Which possibilities remain?
Proponents of the lab leak hypothesis may complain that we have unduly focused on Wade’s argument. Even granting the arguments we made above, they might say that it is too much of a coincidence that the pandemic began so close to laboratories that conducted research on coronaviruses. And without getting into the technical arguments above, it is possible that the origin of the pandemic is instead a more innocent laboratory accident. Perhaps, for example, patient zero was some laboratory assistant collecting bats to conduct research on. And, either out of negligence, or because the safety protocols for that sort of research were woefully inadequate, they got infected and passed on the disease to others.
The problem is, there are many details that make even ‘soft lab leak’ explanations like this less likely than they may seem. The furin cleavage site, for example, is quickly lost in most artificial versions of the virus that are stored in labs – and in SARS-CoV-2 itself – when they are cultured in Vero cells, the most commonly-used cell line for this kind of research. This massively reduces the timeline when a laboratory accident could have occurred. It is also a situation where empirical knowledge could help us update our beliefs on which source was most likely: if we had an inventory of the cell lines that were used in the WIV and other Wuhan labs, we would be able to address concerns about the Institute’s reliability as a source, and figure out whether it was even possible for the virus to originate from laboratory culture.
Once again, it is illustrative to compare with the examples from the past where a human origin could be actually confirmed. The aforementioned 1977 flu virus, which resembled viruses from the 1950s, could also be labelled as one that was probably manipulated because it was temperature sensitive, a property that would only make sense after certain laboratory manipulations. The fact remains that even if the virus emerged from a laboratory accident, it would be easy to tell. Even the ambiguity we see would be unlikely if the virus came from a lab.

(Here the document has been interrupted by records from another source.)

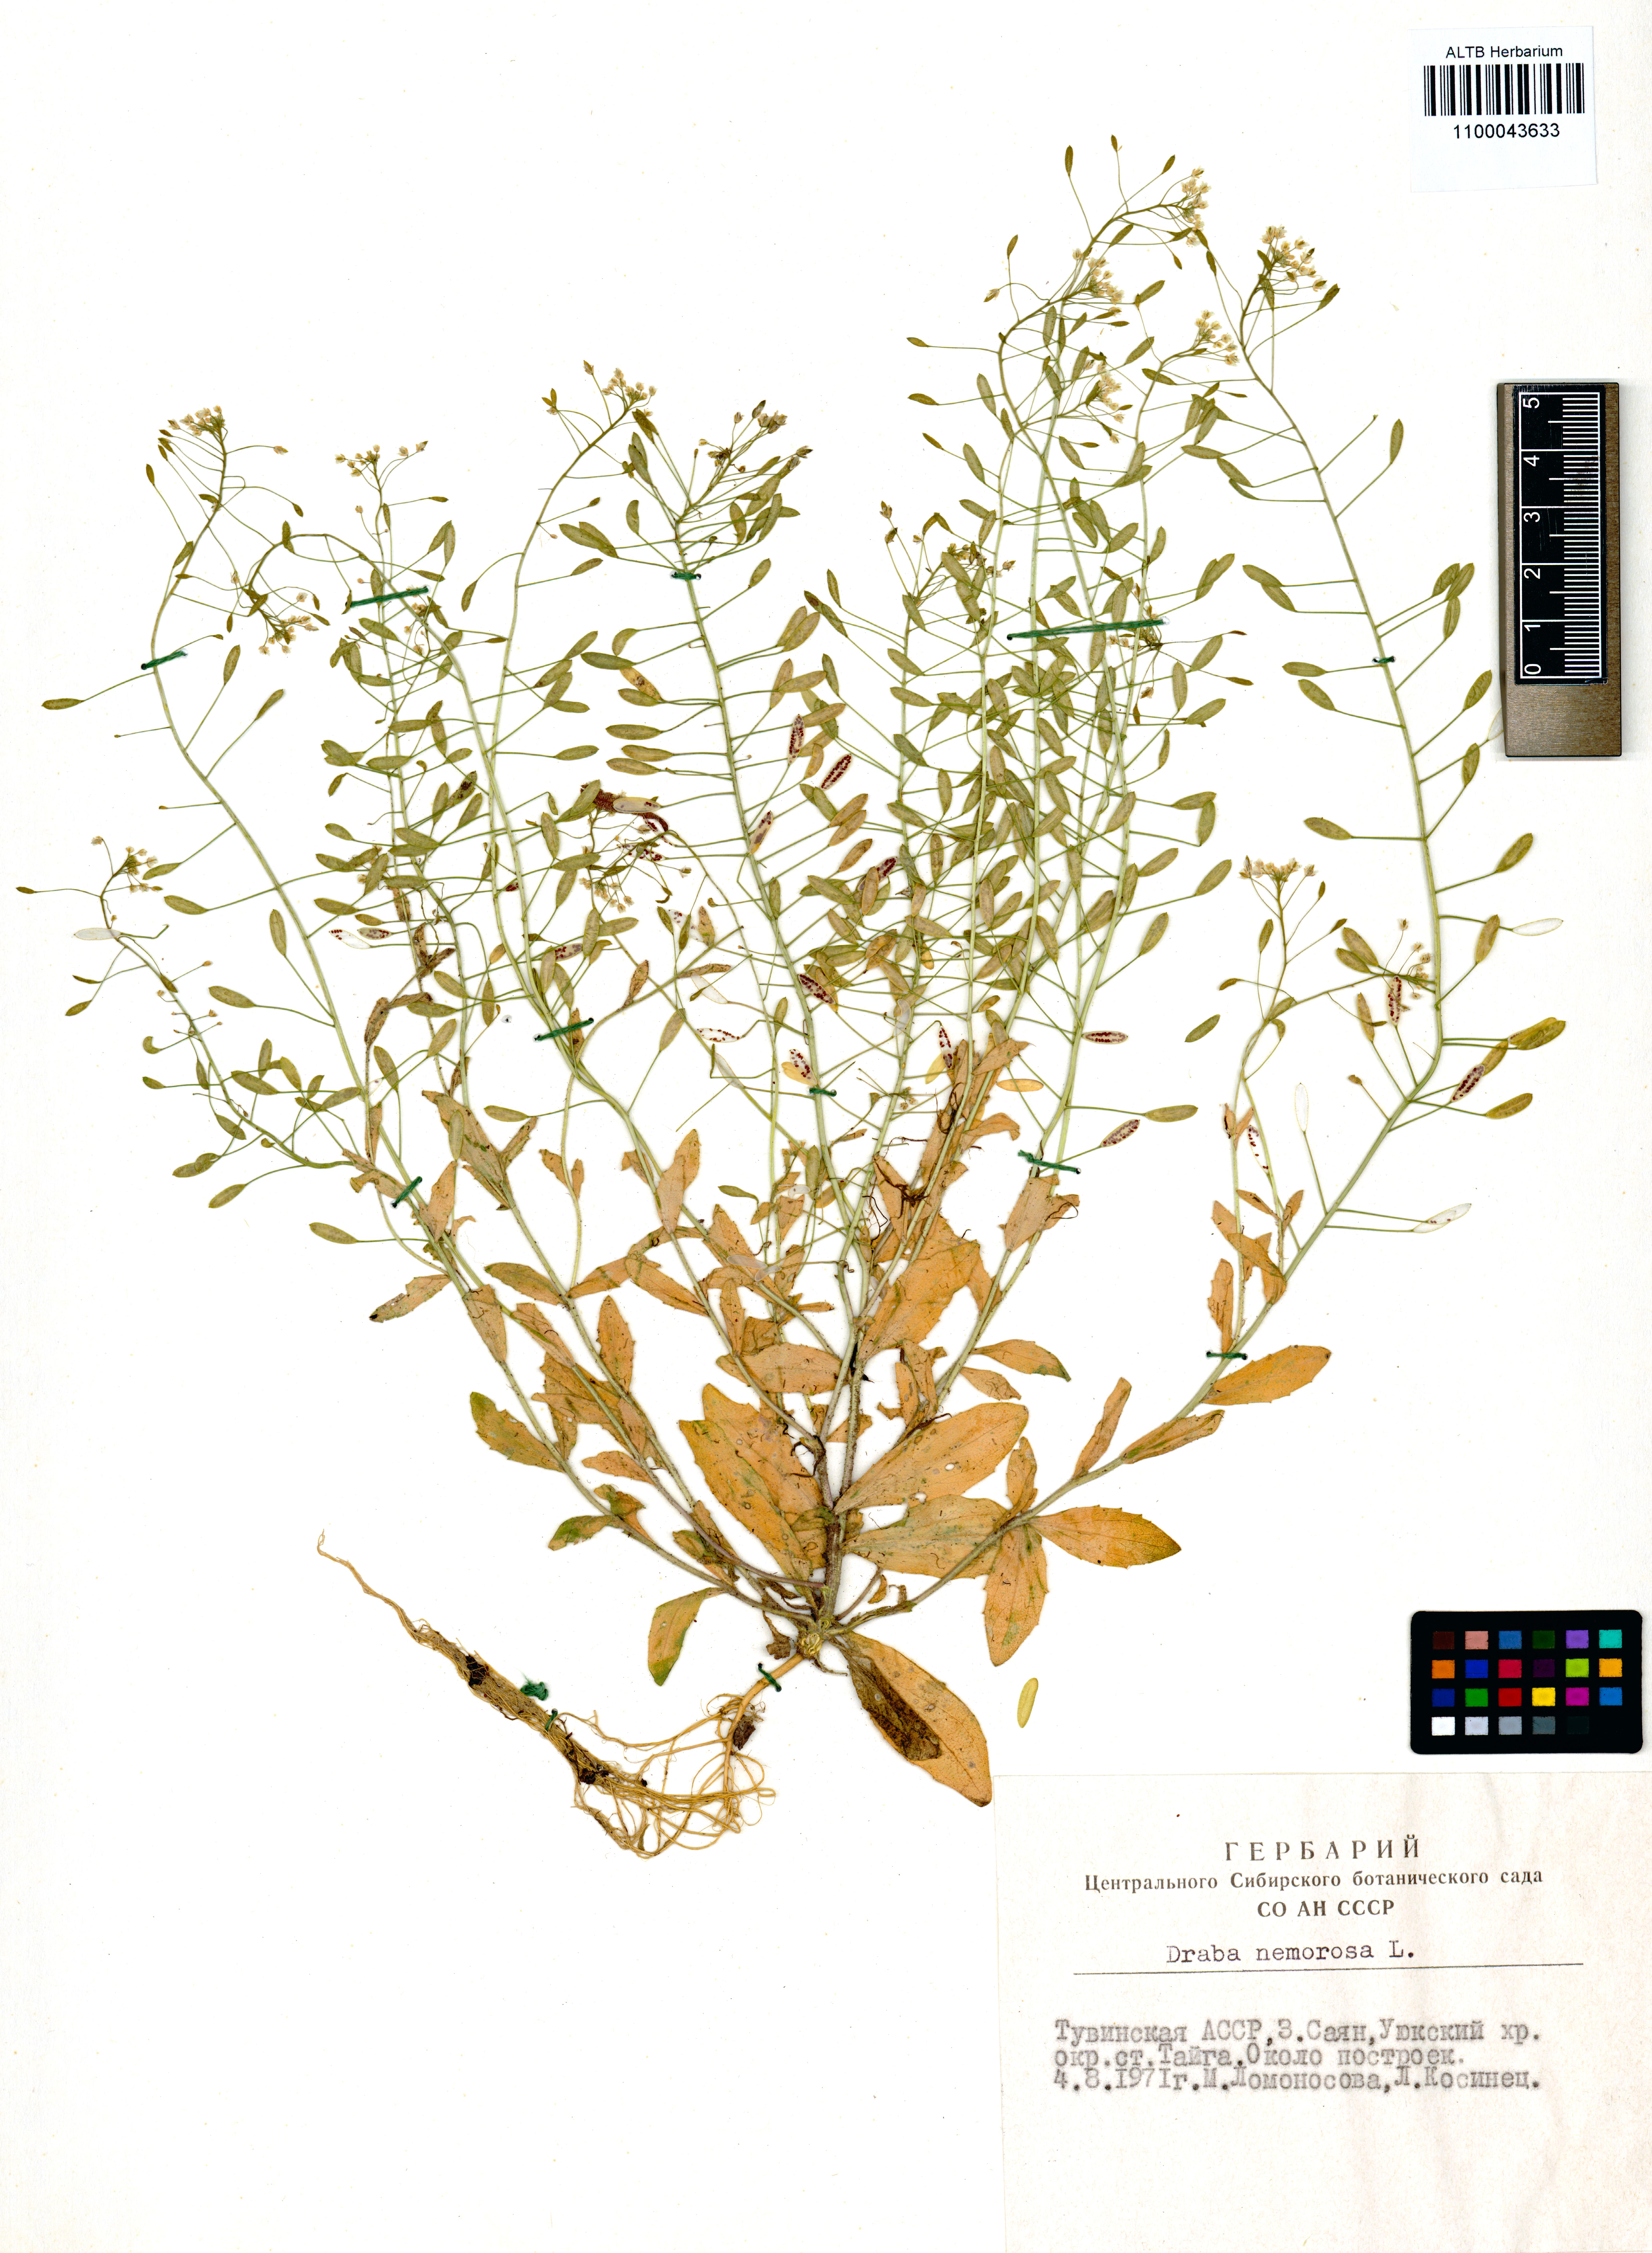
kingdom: Plantae
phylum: Tracheophyta
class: Magnoliopsida
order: Brassicales
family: Brassicaceae
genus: Draba
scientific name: Draba nemorosa
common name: Wood whitlow-grass
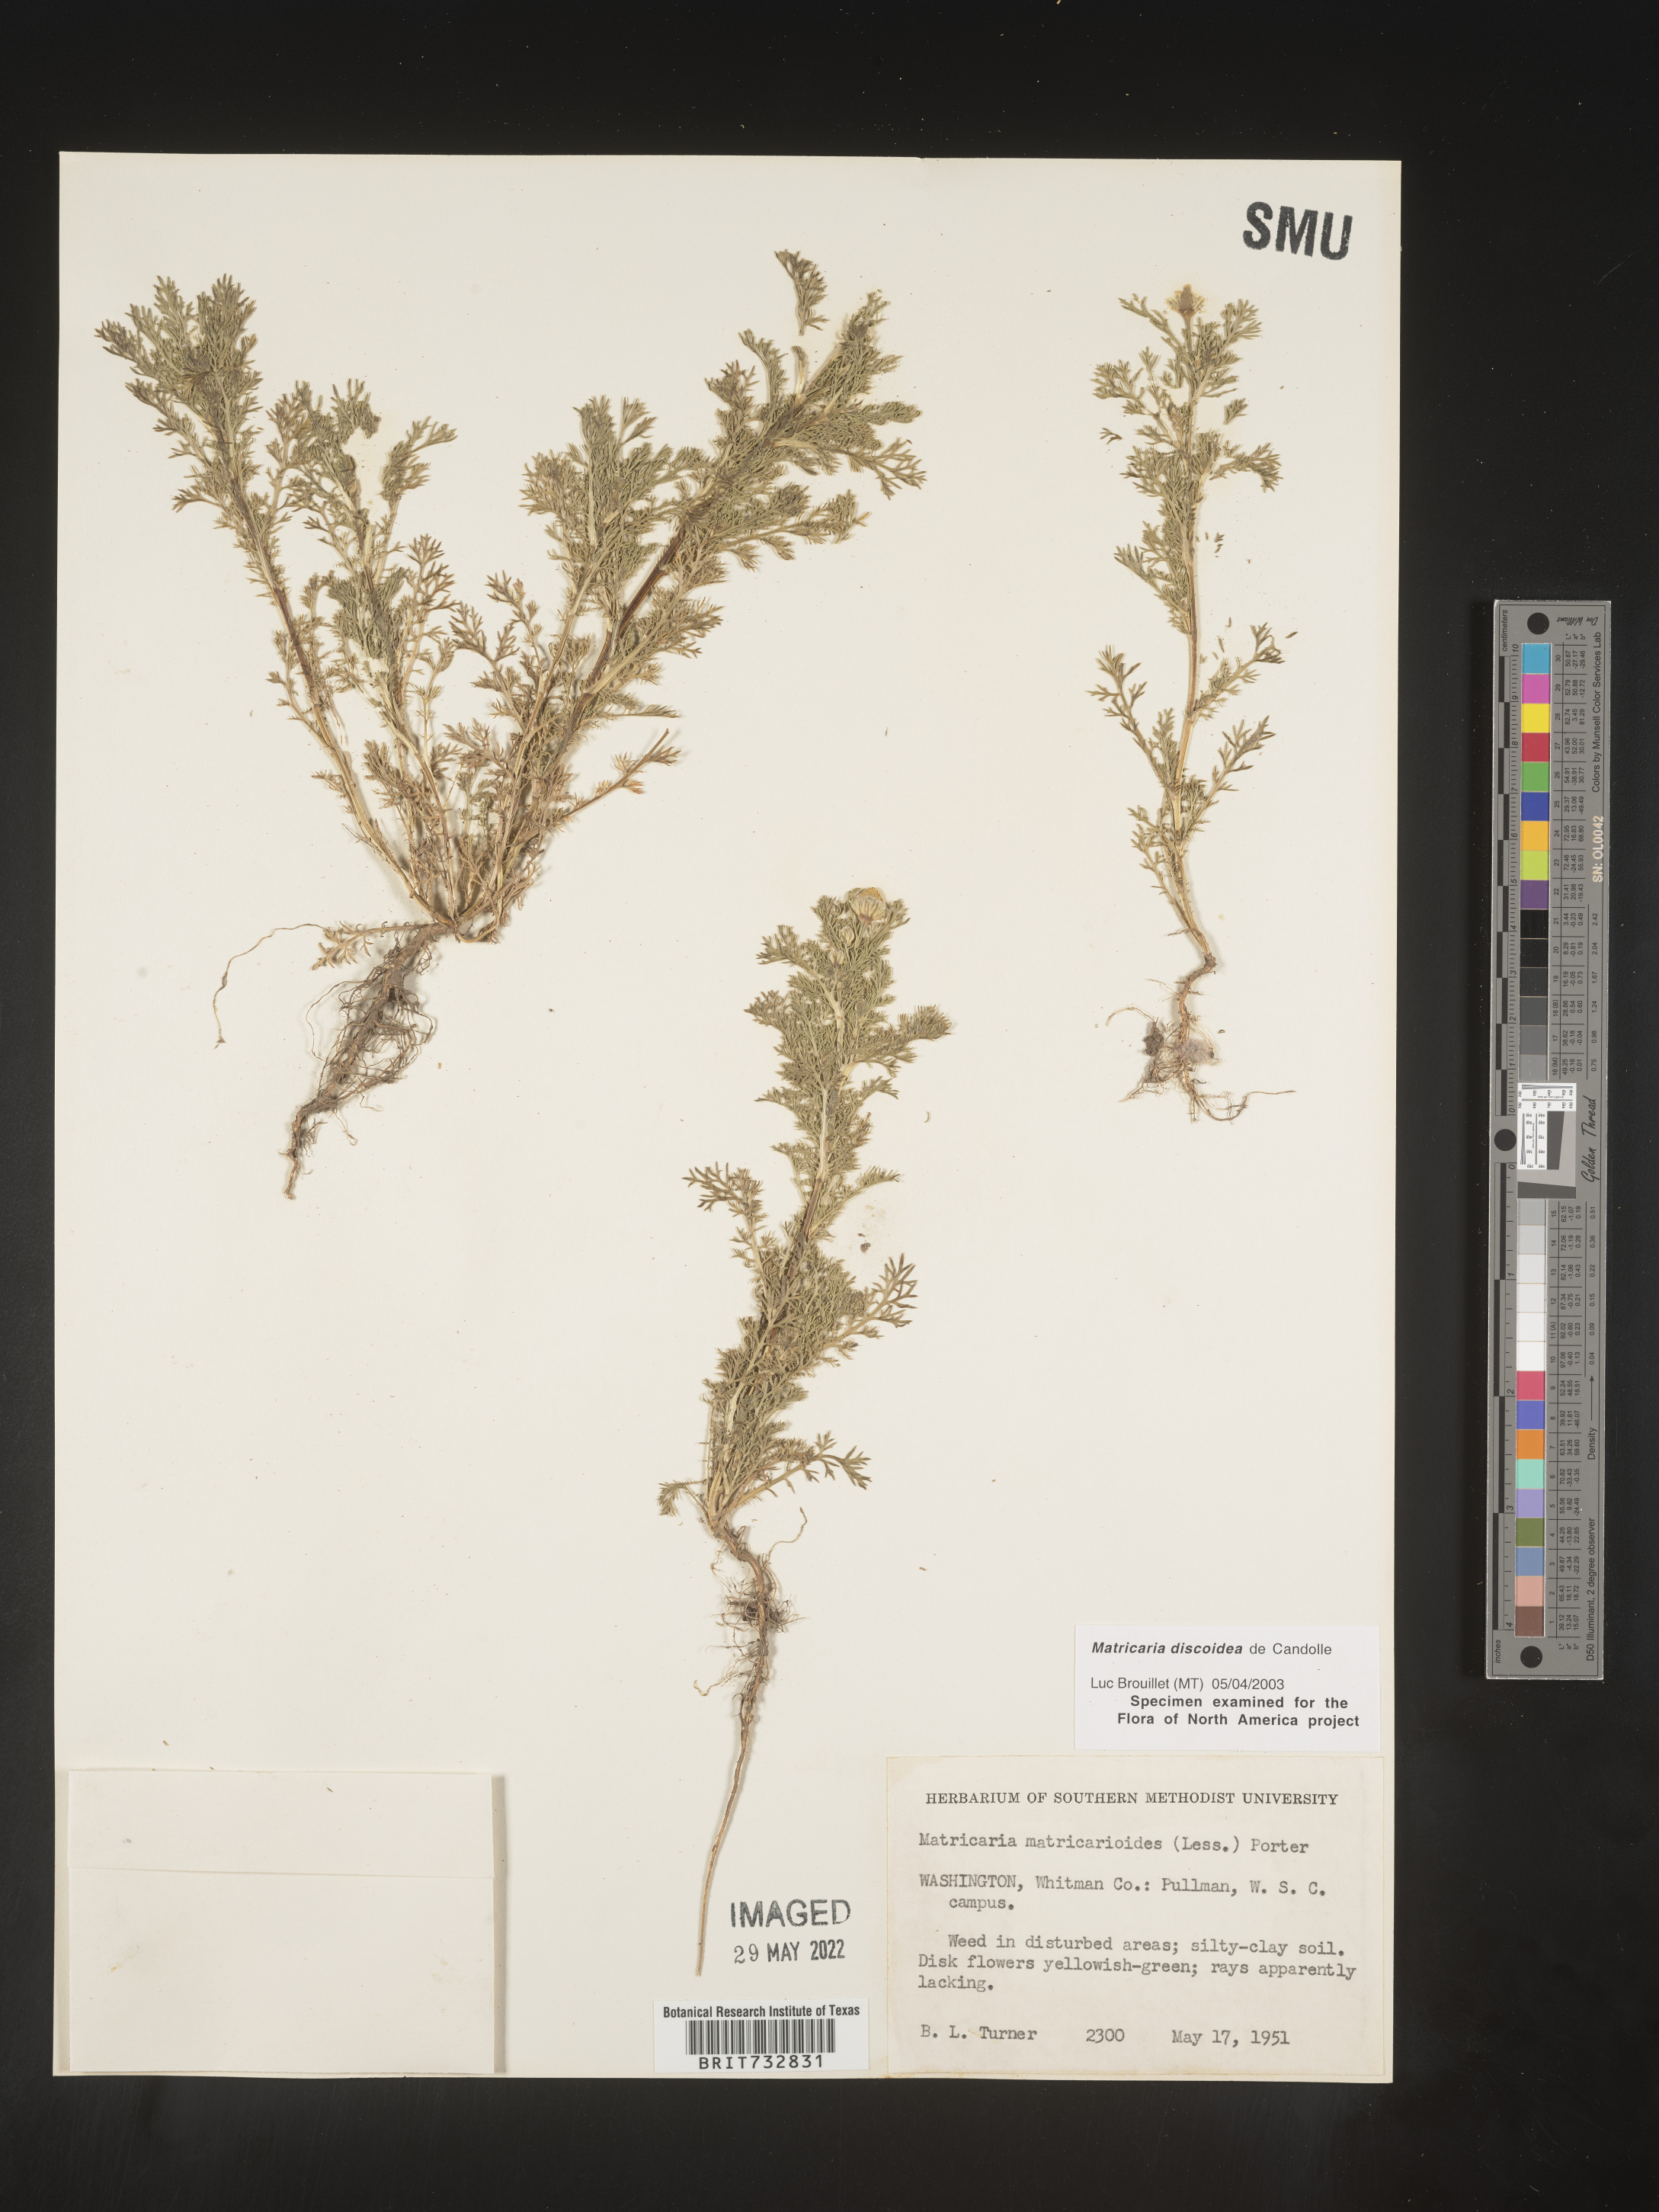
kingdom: Plantae
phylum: Tracheophyta
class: Magnoliopsida
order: Asterales
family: Asteraceae
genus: Matricaria
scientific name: Matricaria discoidea
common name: Disc mayweed
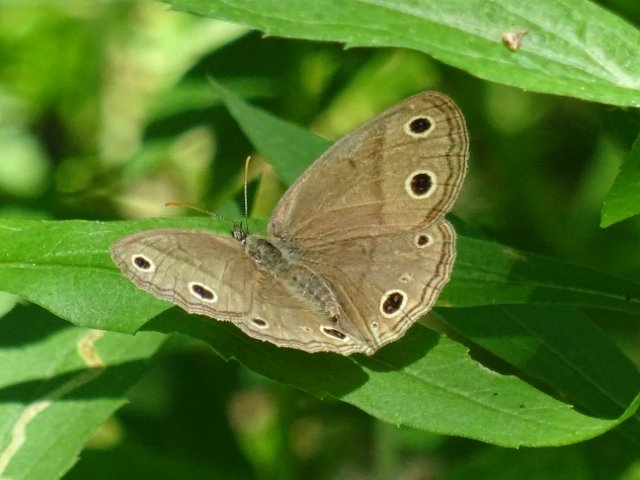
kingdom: Animalia
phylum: Arthropoda
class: Insecta
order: Lepidoptera
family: Nymphalidae
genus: Euptychia
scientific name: Euptychia cymela
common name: Little Wood Satyr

And once we’re playing this game of Bayesian tennis, it’s hard to know where to stop. Yes, the origin was in the one city in China that has a virological research lab, out of hundreds that do not. But what proportion of the population are laboratory workers at risk, versus what proportion consume meat at wet markets? What proportion are citizens who live near the wilderness – where serological studies conducted before the pandemic have shown zoonotic spillovers happen all the time? How often do people in these lifestyles get exposed to bats, compared to people in labs with PPE, even if that PPE is modest and insufficient? How do we account for the other reasons why laboratories are where they are – precisely because of the high diversity of bats and bat coronaviruses in the region, and because other epidemics originated not far from that area, which was known for years to be a source of zoonotic risk? With all of these factors in mind, it is difficult to get a clear picture of how likely the soft lab leak scenario really is.
It is only natural for us to want human tragedies to have causes where human agency is ultimately at fault. Acknowledging this as a real bias is, of course, not enough to dismiss the possibility that any form of the lab leak hypothesis is true. But in exaggerating the likelihood, we risk not only another scientific error driven by politics, but also escalating tensions between China and the US and – crucially – undermining our ability to prepare for a potential future pandemic that could become even worse than this one has been.
Anonymous Pangolin is a biologist writing under a pseudonym.